The first and second place winners kindly share their solutions on Text classification problem #1.

1st place winner: n.otani

1 Preprocessing

1.1 Modify encoded words

For each encoded word, I discarded all characters following the alphabet that appeared in the middle of the word. (e.g. F86155b43 -> F86155)

1.2 Vectorize

Filtering out words that appears less than twice, I converted documents to TF-IDF vectors. I used GemSim, a python library, for this process.

1.3 LSI Dimension reduction

Vectors that I made in 1.2 are too big to load and use in limited memory and time. I used LSI (Latent Semantic Indexing) to reduce dimension. Here GemSim was used again.

2 Training and Prediction

I used SVM and Gradient Boosting contained in scikit-learn, a python library, and train classifiers. Both algorithm have several hyper parameters. Tuning is based on cross validation with 5 folds and grid search (scikit-learn also covers these). Tuning log can be seen my github.

2.1 SVM

I used data prepared in 1.2 (without LSI) for SVM. The best parameters are following (intermediate score is around 0.996):

  • kernel:rbf
  • C: 4
  • gamma: 0.5

I referred SVM実践ガイド (A Practical Guide to Support Vector Classification) - 睡眠不足?!(in Japanese) for parameter tuning.

2.2 Gradient Boosting

I used data prepared in 1.3 (with LSI) for Gradient Boosting. The best parameters are following (intermediate score is around 0.995):

  • n_estimators: 50000
  • learning_rate: 2^(-9,5)
  • max_features: log2
  • max_depth: 7

I tried 300, 500 and 750 for the number of topics used in LSI. 300 topics gave the best score.

3 Postprocessing

I blended the results from SVM and Gradient Boosting just by averaging ones with the best score for each.
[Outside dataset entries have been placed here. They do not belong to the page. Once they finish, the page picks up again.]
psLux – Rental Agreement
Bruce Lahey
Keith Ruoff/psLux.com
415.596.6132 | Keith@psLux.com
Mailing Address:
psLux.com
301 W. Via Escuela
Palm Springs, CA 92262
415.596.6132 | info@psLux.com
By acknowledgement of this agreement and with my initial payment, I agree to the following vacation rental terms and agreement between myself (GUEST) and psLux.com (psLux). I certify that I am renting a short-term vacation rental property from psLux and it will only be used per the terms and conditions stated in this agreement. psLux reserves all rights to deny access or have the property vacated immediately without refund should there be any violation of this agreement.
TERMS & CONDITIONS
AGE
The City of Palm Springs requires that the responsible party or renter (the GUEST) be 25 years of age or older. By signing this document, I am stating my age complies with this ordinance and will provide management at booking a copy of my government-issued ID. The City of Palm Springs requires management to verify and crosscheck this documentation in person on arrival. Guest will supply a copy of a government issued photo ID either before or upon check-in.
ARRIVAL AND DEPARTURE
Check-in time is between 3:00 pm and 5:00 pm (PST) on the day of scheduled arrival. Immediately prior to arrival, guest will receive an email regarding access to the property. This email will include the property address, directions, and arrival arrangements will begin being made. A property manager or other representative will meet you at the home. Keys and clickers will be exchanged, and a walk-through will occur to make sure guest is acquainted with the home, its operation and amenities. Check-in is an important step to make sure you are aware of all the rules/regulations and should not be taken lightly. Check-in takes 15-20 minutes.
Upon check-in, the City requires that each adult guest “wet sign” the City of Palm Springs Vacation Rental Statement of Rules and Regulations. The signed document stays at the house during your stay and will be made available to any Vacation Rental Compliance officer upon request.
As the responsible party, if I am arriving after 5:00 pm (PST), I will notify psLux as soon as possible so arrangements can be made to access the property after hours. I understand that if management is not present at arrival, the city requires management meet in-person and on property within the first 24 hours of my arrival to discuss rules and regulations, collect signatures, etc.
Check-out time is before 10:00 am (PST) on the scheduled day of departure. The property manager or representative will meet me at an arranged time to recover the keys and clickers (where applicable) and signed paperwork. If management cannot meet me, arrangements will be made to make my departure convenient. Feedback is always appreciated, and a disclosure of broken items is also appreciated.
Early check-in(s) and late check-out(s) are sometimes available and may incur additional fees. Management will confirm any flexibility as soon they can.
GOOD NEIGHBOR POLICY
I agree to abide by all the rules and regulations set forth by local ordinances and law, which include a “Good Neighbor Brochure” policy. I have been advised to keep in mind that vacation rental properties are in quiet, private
Blended values resulted in 0.9956 (final score).

Source code

Source codes is available on my github.

2nd place winner: Vagif

My approach was as follows: I trimmed all the features to 6 characters, applied tf-idf to the data, and then used a logistic regression with L2 regularization and parameter C=11. I tried other approaches, such as Naive Bayes, trees, adaboost, but logistic regression proved to have the best performance. I also tried to make ensembles of logistic regression and other classifiers however I always got worse performance with such ensembles than without them.